All three of these options are going to impact the win total. If they get McCollum or a similar player, they’ll be helping their half-court offense at the expense of essentially everything else they do well. If they get picks, they’re a near-automatic under. If they don’t trade him at all, he’s already indicated that he plans to hold out. At a bare minimum, their chemistry as a team has been destroyed by the sheer awkwardness of the situation. At worst? He’s not even in the lineup. 

Philadelphia might be able to overcome this with 82 healthy Embiid games. He’s just that good, and had he remained healthy, he probably would have won MVP last season. But Embiid never stays healthy. You have to factor in 20 missed Embiid games per year, and if Simmons isn’t around to carry the team when he isn’t, suddenly you’re staring at a quarter of the season in which you’re likely playing like a lottery team. In a much deeper East that isn’t dealing with nearly as much drama as the 76ers are, that’s probably going to lead to a short-term step back. 

Toronto Raptors

Line: 36.5

2020-21 record: 27-45

2020-21 EWL: 35-37

2020-21 82-game pace: 31-51

2020-21 EWL 82-game pace: 40-42

Pick: Over

Prior to last season, the Raptors had hit the over nine years in a row. It just isn’t clear how much predictive value that statistic has when the single common denominator behind that streak was Kyle Lowry, who now plays for the Heat. That loss is significant. Even at 35, Lowry was still Toronto’s best player last season. He affects games in all of the invisible ways that lead to extra regular-season wins, and without him, the Raptors have no real reason not to listen to trade offers for some of their other veterans if other teams are willing to blow them away. Masai Ujiri isn’t going to waste multiple years in the middle of the standings. The Raptors tanked aggressively down the stretch last season. 

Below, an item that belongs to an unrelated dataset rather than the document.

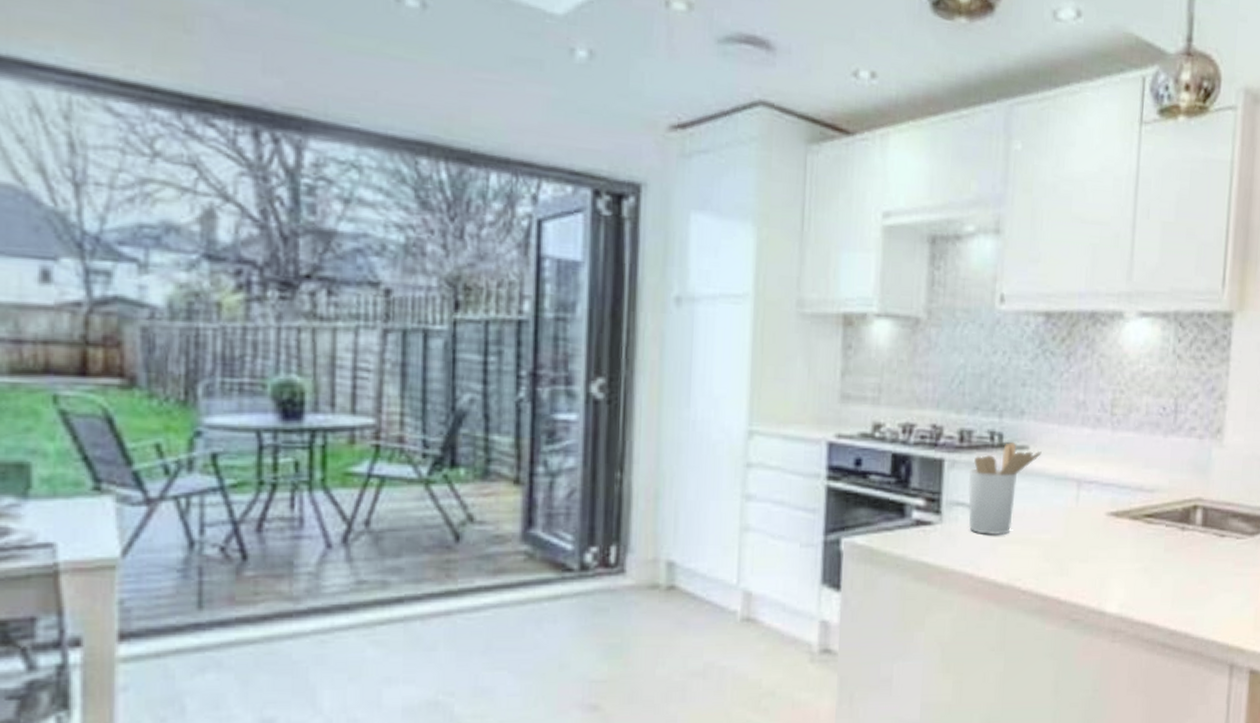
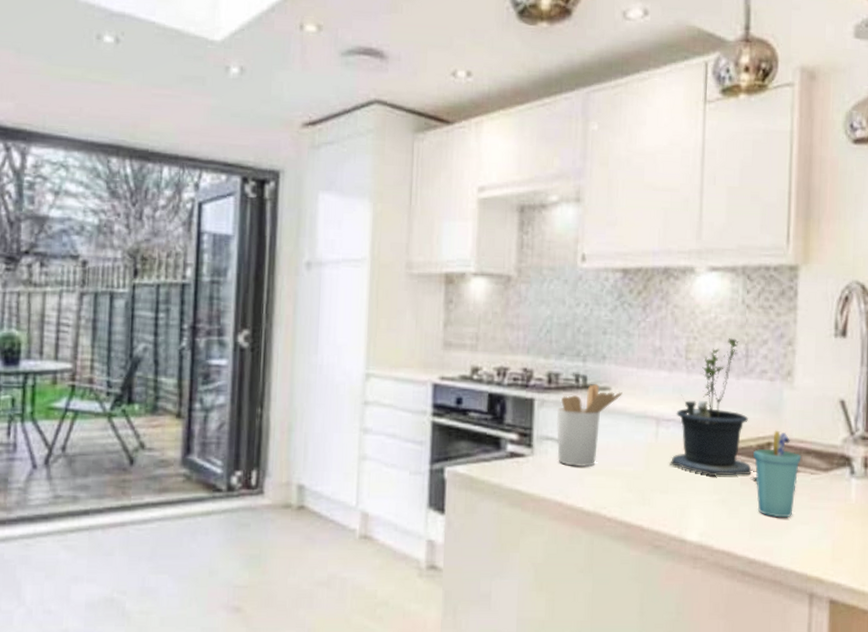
potted plant: none [1090,392,1182,546] -> present [669,338,757,480]
cup: none [1178,492,1228,586] -> present [753,430,802,518]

But let’s say the Raptors compete in good faith all season. Virtually every factor besides Lowry’s departure is working in their favor. They played at the level of a 40-win team by net rating, and they did that playing 1,300 miles away from their home. Moving back to Canada from Tampa should be worth several wins. So should the season-long presence of Khem Birch. It’s a tiny sample, but when he played with Lowry and Toronto’s three key returning veterans (Fred VanVleet, OG Anunoby and Pascal Siakam), the Raptors outscored opponents by a team-high 41 total points. 

Just as the Knicks benefitted from opponents shooting luck, Toronto was severely hampered by how many shots their opponents made. Teams playing the Raptors hit 42 percent of their wide-open 3-pointers, the second-best mark in basketball. That’s going to regress and help Toronto’s defense, which ranked 15th last season and should only get better thanks to incoming rookie Scottie Barnes, one of the best defensive prospects to enter the draft over the past several years. 

If you’re afraid the Raptors will struggle without Lowry, I wouldn’t blame you for taking the under. The half-court offense is probably still going to struggle unless Anunoby continues to improve as a ball-handler. But Toronto’s organizational competence was not limited to Lowry. They have one of the NBA’s smartest front offices and one of the best coaching staffs. They win games on the margins, and in a more normal season than last, they should be far closer to .500.